径が大きくなるほど転造に必要な力が増すため、切削や研削が選ばれやすくなります。ただし設備次第で、大径の転造に対応するメーカーもあります。
Q6. ステンレスやチタンでも転造できますか?
材質と条件によります。加工硬化が強い材料はダイスの負担が大きく、条件出しが必要です。硬すぎる材料や脆い材料では、転造そのものが成立しないこともあります。
Q7. 転造ねじに後からめっきをかけても問題ありませんか?
一般には行われますが、高強度ボルトでは水素脆性のリスク管理が必要です。めっき種類やベーキング処理の要否は、材質と強度区分に応じてメーカー仕様を確認してください。
Q8. 図面に製法の指定がない場合、どちらで作られますか?
メーカーの標準的な製法によります。標準ねじの量産なら転造、特殊形状や少量なら切削になることが多い。強度上の理由があるなら、指定を明記しておくのが確実です。
まとめ
- 転造は材料を押し潰して山を盛り上げる製法で、切りくずが出ず、素材は完成外径より細くて済む。
- メタルフローが連続し加工硬化と圧縮残留応力が加わるため、疲労強度は一般に転造が高いとされる。
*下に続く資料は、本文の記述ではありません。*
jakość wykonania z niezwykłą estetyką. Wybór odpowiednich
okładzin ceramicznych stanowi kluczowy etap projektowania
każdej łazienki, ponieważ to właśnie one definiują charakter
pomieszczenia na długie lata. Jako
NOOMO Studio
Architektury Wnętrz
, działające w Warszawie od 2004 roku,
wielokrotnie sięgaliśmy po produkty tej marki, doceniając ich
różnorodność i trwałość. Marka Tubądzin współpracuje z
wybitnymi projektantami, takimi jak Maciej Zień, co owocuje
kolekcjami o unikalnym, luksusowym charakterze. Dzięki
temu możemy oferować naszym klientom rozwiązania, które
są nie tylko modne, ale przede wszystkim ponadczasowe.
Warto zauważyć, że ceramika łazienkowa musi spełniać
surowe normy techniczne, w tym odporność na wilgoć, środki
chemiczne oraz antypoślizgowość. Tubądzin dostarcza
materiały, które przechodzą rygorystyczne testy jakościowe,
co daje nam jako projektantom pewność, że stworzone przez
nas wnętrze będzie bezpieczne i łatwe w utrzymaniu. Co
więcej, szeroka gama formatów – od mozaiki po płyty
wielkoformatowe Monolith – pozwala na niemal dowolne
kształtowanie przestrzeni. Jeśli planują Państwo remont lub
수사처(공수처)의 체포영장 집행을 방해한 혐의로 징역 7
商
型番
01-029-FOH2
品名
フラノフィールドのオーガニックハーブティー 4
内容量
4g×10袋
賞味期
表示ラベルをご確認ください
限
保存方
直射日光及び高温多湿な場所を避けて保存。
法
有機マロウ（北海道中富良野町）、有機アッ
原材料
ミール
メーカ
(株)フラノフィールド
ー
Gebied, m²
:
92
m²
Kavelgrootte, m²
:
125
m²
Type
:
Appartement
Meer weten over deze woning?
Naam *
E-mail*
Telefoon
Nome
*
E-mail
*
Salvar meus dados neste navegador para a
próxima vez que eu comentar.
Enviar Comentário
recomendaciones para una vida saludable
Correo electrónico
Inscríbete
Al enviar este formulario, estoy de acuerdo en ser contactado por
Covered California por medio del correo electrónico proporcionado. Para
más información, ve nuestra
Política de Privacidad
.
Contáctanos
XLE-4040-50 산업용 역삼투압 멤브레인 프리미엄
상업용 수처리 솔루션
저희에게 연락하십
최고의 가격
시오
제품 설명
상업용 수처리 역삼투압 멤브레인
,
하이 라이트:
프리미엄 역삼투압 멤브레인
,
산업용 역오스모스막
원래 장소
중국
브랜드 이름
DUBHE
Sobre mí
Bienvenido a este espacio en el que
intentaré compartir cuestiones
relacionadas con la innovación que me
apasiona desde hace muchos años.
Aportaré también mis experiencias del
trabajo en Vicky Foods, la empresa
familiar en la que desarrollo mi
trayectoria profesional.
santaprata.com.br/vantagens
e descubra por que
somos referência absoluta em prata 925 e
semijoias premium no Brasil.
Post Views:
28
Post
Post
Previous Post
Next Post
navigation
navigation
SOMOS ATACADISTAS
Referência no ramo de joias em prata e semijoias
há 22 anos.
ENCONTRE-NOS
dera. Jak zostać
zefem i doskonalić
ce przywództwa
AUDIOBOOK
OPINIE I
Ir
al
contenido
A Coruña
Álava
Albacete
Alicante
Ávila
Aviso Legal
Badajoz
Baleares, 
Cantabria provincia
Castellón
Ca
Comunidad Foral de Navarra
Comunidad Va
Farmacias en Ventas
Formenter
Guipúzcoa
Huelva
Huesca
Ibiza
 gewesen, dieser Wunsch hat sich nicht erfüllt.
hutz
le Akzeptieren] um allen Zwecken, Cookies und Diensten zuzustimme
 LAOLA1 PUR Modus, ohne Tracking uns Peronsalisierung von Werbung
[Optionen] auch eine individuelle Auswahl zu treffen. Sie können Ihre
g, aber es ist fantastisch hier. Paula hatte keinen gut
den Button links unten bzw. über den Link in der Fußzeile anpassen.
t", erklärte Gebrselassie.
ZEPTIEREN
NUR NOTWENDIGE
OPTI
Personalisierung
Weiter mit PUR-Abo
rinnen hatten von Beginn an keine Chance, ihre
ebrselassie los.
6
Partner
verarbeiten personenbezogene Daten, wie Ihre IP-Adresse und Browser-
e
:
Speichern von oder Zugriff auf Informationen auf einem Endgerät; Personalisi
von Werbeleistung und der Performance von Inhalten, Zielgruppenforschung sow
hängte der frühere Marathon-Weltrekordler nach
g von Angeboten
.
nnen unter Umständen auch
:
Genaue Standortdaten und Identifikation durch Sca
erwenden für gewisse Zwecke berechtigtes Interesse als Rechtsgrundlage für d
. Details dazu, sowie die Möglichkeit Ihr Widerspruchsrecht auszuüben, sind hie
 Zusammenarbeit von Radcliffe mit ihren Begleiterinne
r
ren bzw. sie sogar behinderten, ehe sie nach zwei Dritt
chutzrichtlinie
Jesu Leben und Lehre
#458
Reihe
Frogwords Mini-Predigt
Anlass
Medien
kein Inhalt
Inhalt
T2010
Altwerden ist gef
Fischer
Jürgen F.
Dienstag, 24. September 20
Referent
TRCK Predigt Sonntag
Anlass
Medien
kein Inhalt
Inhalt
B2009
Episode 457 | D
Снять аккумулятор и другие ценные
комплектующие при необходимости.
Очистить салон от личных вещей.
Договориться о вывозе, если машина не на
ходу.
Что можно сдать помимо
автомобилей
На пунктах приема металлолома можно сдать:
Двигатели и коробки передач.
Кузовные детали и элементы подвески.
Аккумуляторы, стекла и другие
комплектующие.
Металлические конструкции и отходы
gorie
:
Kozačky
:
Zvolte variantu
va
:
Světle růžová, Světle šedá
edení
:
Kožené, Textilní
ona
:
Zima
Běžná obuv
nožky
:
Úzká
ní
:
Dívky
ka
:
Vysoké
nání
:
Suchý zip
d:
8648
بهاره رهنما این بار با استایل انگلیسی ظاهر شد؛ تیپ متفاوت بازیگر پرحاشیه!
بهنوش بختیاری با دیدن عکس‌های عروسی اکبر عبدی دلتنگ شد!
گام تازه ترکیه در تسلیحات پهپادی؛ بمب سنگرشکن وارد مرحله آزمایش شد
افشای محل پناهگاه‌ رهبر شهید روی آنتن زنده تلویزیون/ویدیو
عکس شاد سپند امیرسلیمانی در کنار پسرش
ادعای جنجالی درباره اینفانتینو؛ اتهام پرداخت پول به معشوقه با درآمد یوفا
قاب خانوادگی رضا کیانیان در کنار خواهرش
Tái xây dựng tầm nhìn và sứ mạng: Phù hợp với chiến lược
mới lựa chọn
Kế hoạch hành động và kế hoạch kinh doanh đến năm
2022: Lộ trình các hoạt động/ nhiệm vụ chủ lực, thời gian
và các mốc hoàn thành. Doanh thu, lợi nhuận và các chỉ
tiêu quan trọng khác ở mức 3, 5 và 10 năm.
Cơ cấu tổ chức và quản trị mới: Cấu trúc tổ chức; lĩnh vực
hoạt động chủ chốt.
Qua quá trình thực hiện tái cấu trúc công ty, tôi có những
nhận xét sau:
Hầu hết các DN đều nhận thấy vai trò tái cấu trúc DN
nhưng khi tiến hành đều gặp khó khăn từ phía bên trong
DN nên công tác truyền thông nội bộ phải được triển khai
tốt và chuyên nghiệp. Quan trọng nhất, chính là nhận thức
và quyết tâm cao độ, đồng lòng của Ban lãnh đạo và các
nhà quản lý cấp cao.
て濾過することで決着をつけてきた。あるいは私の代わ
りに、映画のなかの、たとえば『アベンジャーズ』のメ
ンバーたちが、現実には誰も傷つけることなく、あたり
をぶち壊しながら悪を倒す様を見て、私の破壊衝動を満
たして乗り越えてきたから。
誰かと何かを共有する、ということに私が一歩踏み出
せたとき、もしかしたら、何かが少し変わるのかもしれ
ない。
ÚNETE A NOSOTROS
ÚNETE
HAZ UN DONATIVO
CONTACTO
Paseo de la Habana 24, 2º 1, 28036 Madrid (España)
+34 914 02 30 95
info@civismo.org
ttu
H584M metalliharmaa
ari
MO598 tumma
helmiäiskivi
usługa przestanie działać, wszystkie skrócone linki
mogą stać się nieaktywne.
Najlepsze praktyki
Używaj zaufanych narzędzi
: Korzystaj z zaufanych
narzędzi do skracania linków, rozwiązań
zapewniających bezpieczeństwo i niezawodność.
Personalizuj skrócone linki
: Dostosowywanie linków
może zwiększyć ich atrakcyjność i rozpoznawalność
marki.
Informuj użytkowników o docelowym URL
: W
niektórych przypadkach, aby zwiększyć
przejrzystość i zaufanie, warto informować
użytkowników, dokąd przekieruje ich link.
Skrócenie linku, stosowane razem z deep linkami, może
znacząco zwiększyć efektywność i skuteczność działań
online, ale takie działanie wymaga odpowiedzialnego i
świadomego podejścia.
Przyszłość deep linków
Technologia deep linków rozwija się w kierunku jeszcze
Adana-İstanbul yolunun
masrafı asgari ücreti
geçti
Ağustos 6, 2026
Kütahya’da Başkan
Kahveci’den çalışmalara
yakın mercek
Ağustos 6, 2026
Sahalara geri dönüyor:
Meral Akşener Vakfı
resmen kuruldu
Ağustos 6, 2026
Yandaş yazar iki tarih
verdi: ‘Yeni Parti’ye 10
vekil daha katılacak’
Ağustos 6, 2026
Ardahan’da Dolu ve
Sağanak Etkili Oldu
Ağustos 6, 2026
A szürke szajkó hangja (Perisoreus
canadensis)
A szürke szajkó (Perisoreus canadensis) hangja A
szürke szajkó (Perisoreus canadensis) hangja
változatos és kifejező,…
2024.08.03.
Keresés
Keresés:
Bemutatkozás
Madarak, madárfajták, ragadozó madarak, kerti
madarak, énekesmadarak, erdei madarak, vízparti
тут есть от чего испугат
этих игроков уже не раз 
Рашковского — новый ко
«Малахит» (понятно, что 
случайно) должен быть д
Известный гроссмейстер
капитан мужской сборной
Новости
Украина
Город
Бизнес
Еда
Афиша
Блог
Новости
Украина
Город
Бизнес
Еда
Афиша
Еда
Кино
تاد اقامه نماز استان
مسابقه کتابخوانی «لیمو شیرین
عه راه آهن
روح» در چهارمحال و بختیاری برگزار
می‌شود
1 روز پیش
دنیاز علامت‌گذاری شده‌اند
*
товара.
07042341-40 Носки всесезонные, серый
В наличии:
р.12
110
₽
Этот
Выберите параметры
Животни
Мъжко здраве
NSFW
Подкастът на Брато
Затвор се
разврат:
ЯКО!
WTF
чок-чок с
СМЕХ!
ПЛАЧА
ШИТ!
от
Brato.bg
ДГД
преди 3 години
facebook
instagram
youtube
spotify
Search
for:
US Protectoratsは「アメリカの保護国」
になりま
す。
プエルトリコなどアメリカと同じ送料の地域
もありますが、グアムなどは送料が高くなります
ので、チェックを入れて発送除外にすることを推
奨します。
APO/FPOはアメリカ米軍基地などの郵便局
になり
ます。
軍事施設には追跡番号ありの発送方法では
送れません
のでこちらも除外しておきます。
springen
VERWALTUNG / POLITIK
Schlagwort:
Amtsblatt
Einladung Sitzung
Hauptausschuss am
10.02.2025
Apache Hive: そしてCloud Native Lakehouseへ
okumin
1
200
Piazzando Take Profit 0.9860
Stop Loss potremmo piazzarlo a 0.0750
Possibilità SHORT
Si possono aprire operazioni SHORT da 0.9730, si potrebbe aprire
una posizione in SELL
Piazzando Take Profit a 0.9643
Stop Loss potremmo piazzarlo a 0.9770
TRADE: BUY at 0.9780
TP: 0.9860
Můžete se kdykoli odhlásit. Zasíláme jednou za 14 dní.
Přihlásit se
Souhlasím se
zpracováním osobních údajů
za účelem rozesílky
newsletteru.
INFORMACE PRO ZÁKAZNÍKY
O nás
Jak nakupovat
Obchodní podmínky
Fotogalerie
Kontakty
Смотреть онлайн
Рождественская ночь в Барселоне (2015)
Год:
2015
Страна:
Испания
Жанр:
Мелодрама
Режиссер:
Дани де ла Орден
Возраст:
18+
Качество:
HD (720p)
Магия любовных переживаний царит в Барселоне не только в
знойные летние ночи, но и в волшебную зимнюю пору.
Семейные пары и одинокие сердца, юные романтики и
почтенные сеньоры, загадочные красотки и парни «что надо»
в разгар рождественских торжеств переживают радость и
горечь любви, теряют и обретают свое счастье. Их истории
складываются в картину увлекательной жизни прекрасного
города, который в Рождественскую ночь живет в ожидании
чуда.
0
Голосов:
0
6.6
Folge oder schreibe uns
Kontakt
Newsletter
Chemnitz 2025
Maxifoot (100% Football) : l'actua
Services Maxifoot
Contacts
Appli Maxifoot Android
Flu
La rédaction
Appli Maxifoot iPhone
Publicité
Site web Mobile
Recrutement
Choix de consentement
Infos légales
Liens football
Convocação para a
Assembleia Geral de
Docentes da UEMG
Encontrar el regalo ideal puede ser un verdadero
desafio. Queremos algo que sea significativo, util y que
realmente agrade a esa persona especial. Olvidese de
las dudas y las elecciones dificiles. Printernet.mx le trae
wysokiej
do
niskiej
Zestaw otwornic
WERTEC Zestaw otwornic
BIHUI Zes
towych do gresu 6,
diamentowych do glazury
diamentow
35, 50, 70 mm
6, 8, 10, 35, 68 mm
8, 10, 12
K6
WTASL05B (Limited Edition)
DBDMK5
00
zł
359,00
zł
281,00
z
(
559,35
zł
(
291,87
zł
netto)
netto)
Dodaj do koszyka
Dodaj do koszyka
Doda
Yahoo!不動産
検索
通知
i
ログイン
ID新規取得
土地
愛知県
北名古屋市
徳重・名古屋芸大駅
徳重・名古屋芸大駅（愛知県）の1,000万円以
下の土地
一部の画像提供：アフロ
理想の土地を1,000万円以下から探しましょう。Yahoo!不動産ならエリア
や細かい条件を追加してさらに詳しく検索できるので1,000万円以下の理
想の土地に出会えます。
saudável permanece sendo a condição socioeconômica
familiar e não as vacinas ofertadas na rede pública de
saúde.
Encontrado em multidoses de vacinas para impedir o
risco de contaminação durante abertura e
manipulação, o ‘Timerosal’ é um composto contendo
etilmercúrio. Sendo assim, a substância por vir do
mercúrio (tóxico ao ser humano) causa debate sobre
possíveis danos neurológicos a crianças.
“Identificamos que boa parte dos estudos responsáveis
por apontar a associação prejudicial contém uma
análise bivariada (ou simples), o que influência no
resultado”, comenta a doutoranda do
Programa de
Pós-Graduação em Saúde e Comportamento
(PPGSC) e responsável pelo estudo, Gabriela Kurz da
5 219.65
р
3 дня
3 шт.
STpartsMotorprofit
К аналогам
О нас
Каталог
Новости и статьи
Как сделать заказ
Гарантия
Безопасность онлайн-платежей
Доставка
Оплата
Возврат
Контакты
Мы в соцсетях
ただし差の大きさは条件次第。
- 切削は自由度で勝る。大径、特殊ピッチ、中空品、少量試作は切削の土俵で、試作は切削・量産は転造という流れもよく取られる。
- 選定軸は数量・強度要求・形状・材質の四つ。強度上の理由があるなら、図面に製法を明記しておく。
手元の部品表から、繰り返し荷重がかかるボルトを一つ選び、その製法が分かるかどうか確認してみてください。分からないなら、それは仕様として管理されていない、ということになります。まずはそこが出発点です。